|Five beautiful cousins enjoying a day out at the Weribee Zoo|
A recent publication on Caseload midwifery brings together evidence from leading Australian midwifery researchers and academics. Caseload midwifery is good for the mothers, good for the hospitals, and good for the midwives.
"In Australia, the growing popular choice for expecting mothers is to stick with one midwife from pregnancy to post-natal care. Anne Marie George looks at why caseload midwifery has more to offer than a boutique service." [article]
Good for mothers:
- less use of medical interventions in labour than women in standard care
- less use of painkillers (aka 'dangerous drugs')
- 22% fewer caesarean births than women randomly assigned to 'standard' care.
- saves the hospital money
- appropriate use of midwives compared with rostered staff
- less sick leave for midwives
- autonomy, giving the midwife a strong professional identity
- flexibility, enabling the midwife to integrate midwifery work with other daily activities
- arrangements for backup when needed
- commitment to the women
Everything good comes with a price tag. If caseload midwifery is so good for women, for employers, and for midwives, what's the down side?
I am writing from my own experience, over the past 20 years, with a caseload. The caseload research referred to above was done in hospitals, while my experience has been in private practice. The place of birth for most of the women in caseload research has been a public hospital, while my work has been with women who are usually planning homebirth. But the commitment of the midwife is the same, regardless of where the birth is intended, or who pays the midwife.

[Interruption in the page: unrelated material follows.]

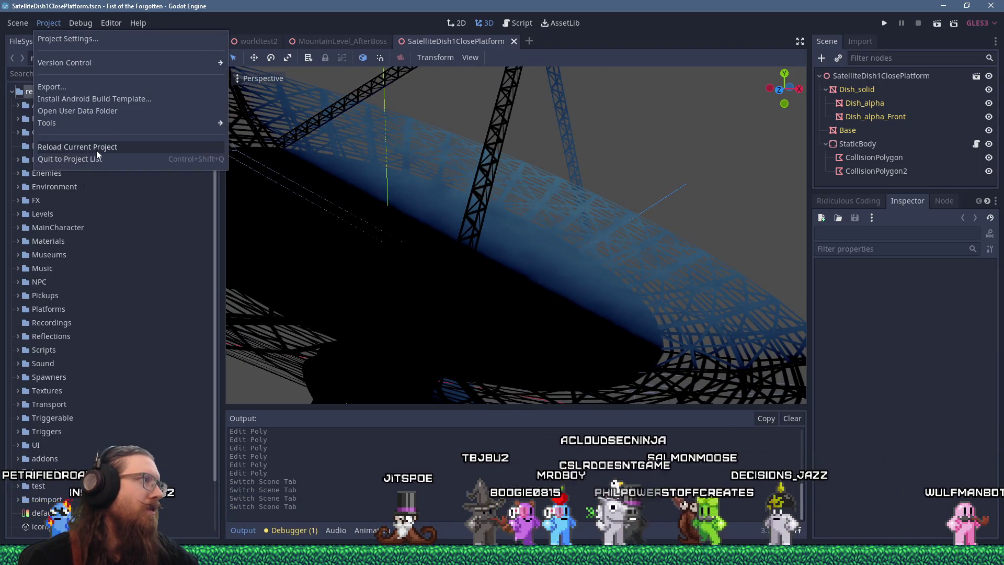
Step: Reload the current Godot project, view the dish side-on, then return to Blender
{"action": "left_click", "coordinate": [96, 157]}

When I began to practise independently, with my own caseload, I experienced the development of a strong midwife identity that has only grown over time. I began blogging before we knew what a blog was. In 1996-97 I wrote The Midwife's Journal, bringing together my experience and learning as a midwife against a backdrop of ordinary daily experiences of my life. I appreciated the flexibility and freedom that caseload midwifery offered me, when compared with rostered shift work.

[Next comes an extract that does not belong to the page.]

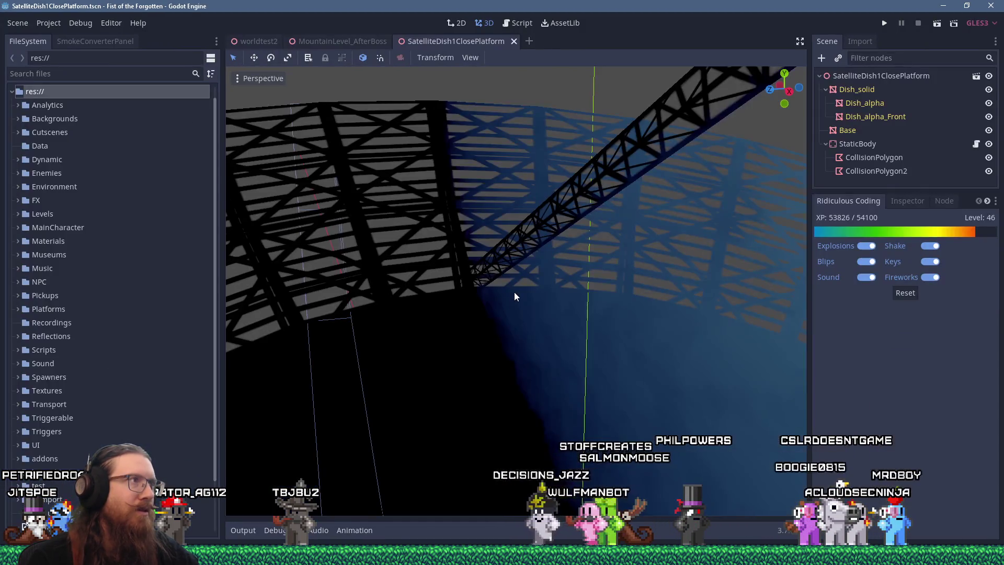
{"action": "scroll", "coordinate": [513, 292], "scroll_direction": "down", "scroll_amount": 5}
{"action": "middle_click_drag", "start_coordinate": [510, 293], "coordinate": [609, 299]}
{"action": "scroll", "coordinate": [544, 262], "scroll_direction": "up", "scroll_amount": 6}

From my perspective, caseload midwifery is all about families - the family that is being made/extended with the birth of a new little person, and the family of the midwife who commits to being 'with woman' throughout the journey.
Most midwives are women, and most women have children, and the responsibility for caring for children is, for considerable periods of time, a mother's responsibility. And so it should be. It would be ridiculous for the amazing processes of bonding and attachment that are mediated by a hormonal cocktail through the pregnancy-birth-nurturing continuum to simply shut down.
If a midwife is also a mother of dependent children, she needs reliable support at any time, day or night, in order to take a caseload. This fact prevents some midwives from taking up the caseload options - until the children are old enough.
I began caseload midwifery in 1993, when the youngest of our four children, Josh, was 12. I knew that he, and his three older siblings, were reliable and responsible, and could be trusted to let themselves into the house after school, find something to eat, get on with his homework or music practice, and would be safe if I was out.
The down side of caseload midwifery is the very thing that makes it so valuable. Commitment costs the midwife. Getting up at 11:30 pm or 3:00 am is never easy, but that's what a midwife does - for the woman in her care. Going through a journey that presents difficulties or distress is never easy, but if the midwife is 'with woman', they go through it together.
I began this post with a picture of our five precious grand children - the next generation in our family. Midwives who have caseloads are guardians of the next generation, protecting wellness and promoting health in families.